El evangelio de San Marcos, en el capítulo 7, narra el episodio en que Jesús se encuentra con un hombre sordo y tartamudo. Dice: «Le llevaron entonces a un hombre sordo y tartamudo, y le suplicaban que le impusiera las manos. Él lo apartó a un lado de la gente, le metió los dedos en los oídos y le tocó la lengua con saliva. Después, mirando al cielo, suspiró y le dijo: “¡Effetá!” (que quiere decir “¡Ábrete!”). Al momento se le abrieron los oídos, se le soltó la traba de la lengua y empezó a hablar sin dificultad» (vv. 32-35).
Lo primero que Jesús le hace es que aprenda a escuchar para que después pueda hablar. Sus gestos tocando los oídos y la lengua por sí mismos no solucionan el problema, es la palabra de Jesús, ¡Effetá!, la que «abre» a esa persona necesitada. Recordemos, quien escucha, habla. El que escucha a Jesús, habla. Pero para eso es necesario ¡abrirnos!
Muchas veces aunque nuestros oídos están bien, aunque nuestra lengua está capacitada, no escuchamos y no hablamos. Estamos cerrados. No hay más sordo que el que no quiere oír, podríamos decir utilizando el proverbio clásico aplicado aquí al oído. Y por eso es necesario abrir de nuevo el oído, a una forma nueva de entender la vida, a una forma nueva de escuchar a Jesús. Y es que nos «cerramos» porque muchas veces no queremos escuchar palabras que nos enfrentan a nuestras propias realidades decadentes, o porque nos encerramos en nuestras propias comodidades y esquemas. Necesitamos dejar llegar la novedad de Jesús con su buena nueva, más grande y mejor que la que el mundo nos ofrece, aunque esta se presente más llamativa o placentera.

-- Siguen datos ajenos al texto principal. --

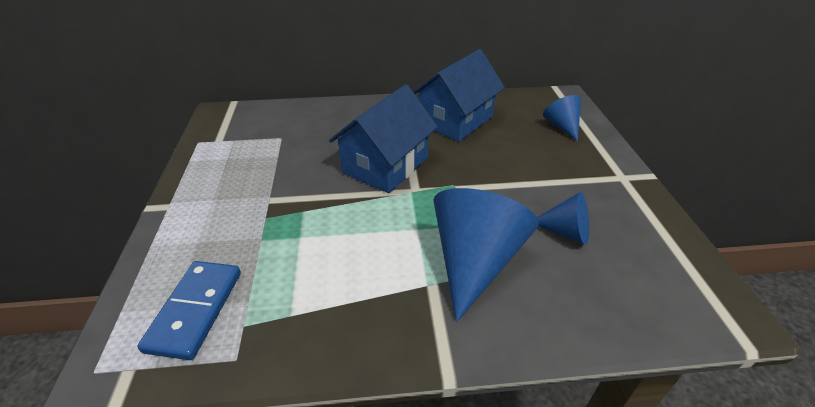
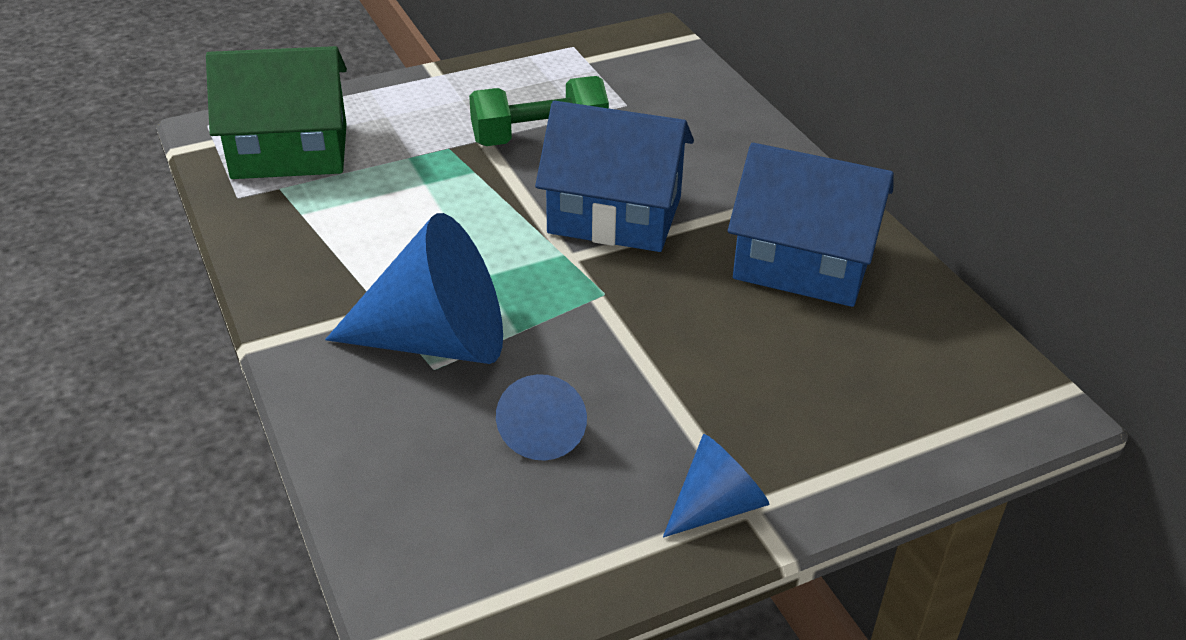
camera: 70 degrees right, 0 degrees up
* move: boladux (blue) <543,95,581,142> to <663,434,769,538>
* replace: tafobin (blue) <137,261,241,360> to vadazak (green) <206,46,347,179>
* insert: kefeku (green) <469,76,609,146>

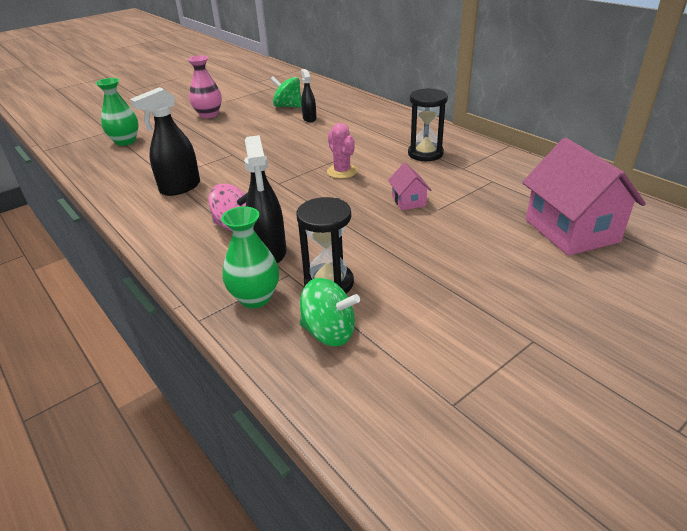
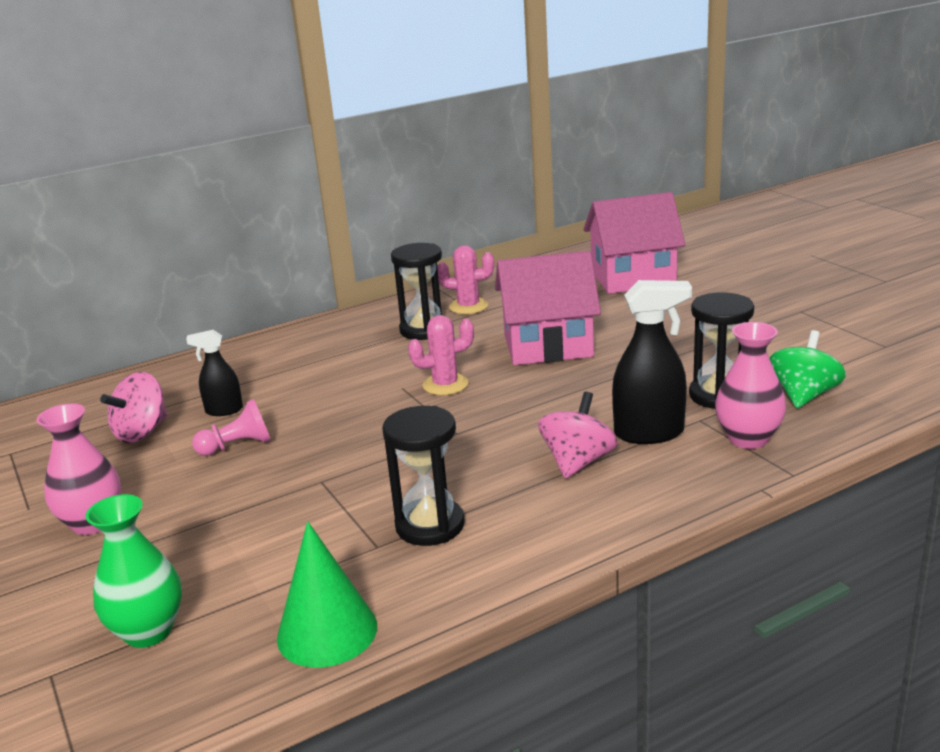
camera: 80 degrees left, 10 degrees down
* recolor: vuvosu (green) <270,76,302,108> to vuvosu (pink) <100,372,167,443>
* replace: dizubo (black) <130,87,200,196> to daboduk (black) <382,406,465,546>
* resize: vadazak (pink) <388,163,431,210> = <495,251,601,365> x2.14
* recolor: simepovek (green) <221,206,279,308> to simepovek (pink) <715,322,786,449>
* insert: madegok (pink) <437,245,494,314>
* insert: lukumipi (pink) <192,399,271,456>
* insert: boladux (green) <277,522,377,668>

¡Effetá!, ábrete a escuchar de nuevo a Dios para hablar de cosas de Dios. ¡Effetá!, ábrete a una vida mejor, atreviéndote a renunciar de una vez por todas a todos esos vicios y esclavitudes que te encadenan. ¡Effetá!, ábrete a perspectivas nuevas, a retos que te motiven, a mejores relaciones familiares, más humanas, mejores. ¡Effetá!, ábrete por fin a un modo nuevo de comunicarte y relacionarte. ¡Effetá!, ábrete de nuevo a Dios. Si dejamos entrar a Jesús por medio de su palabra, se nos soltará esa traba de la lengua que muchas veces tenemos, encontrando la valentía para decir las cosas que tenemos que decir con las palabras adecuadas en el momento adecuado. Porque con Dios se purifica nuestro oído y se nos suelta nuestra lengua. Escuchamos a Dios y hablamos mejor.
Esta pequeña palabra resume en sí toda la misión de Cristo. Él se hizo hombre para que el hombre, que por el pecado se volvió interiormente sordo y mudo, sea capaz de escuchar la voz de Dios, la voz del Amor que habla a su corazón, y de esta manera aprenda a su vez a hablar el lenguaje del amor, a comunicar con Dios y con los demás.
El día de nuestro bautismo, al quedar purificados por el agua y recibir el Espíritu Santo, a todos se nos realiza un signo: el sacerdote celebrante traza una cruz sobre nuestro oído y sobre nuestra boca mientras dice: «¡Effetá! El Señor Jesús, que hizo oír a los sordos y hablar a los mudos, te conceda, a su tiempo escuchar su Palabra y proclamar la fe, para alabanza y gloria de Dios Padre. Amén». A todos se nos ha abierto el corazón y la mente para recibir a Dios en nuestra vida. No lo cierres, no cierres tus oídos a Dios, ¡Effetá!, ¡Ábrete!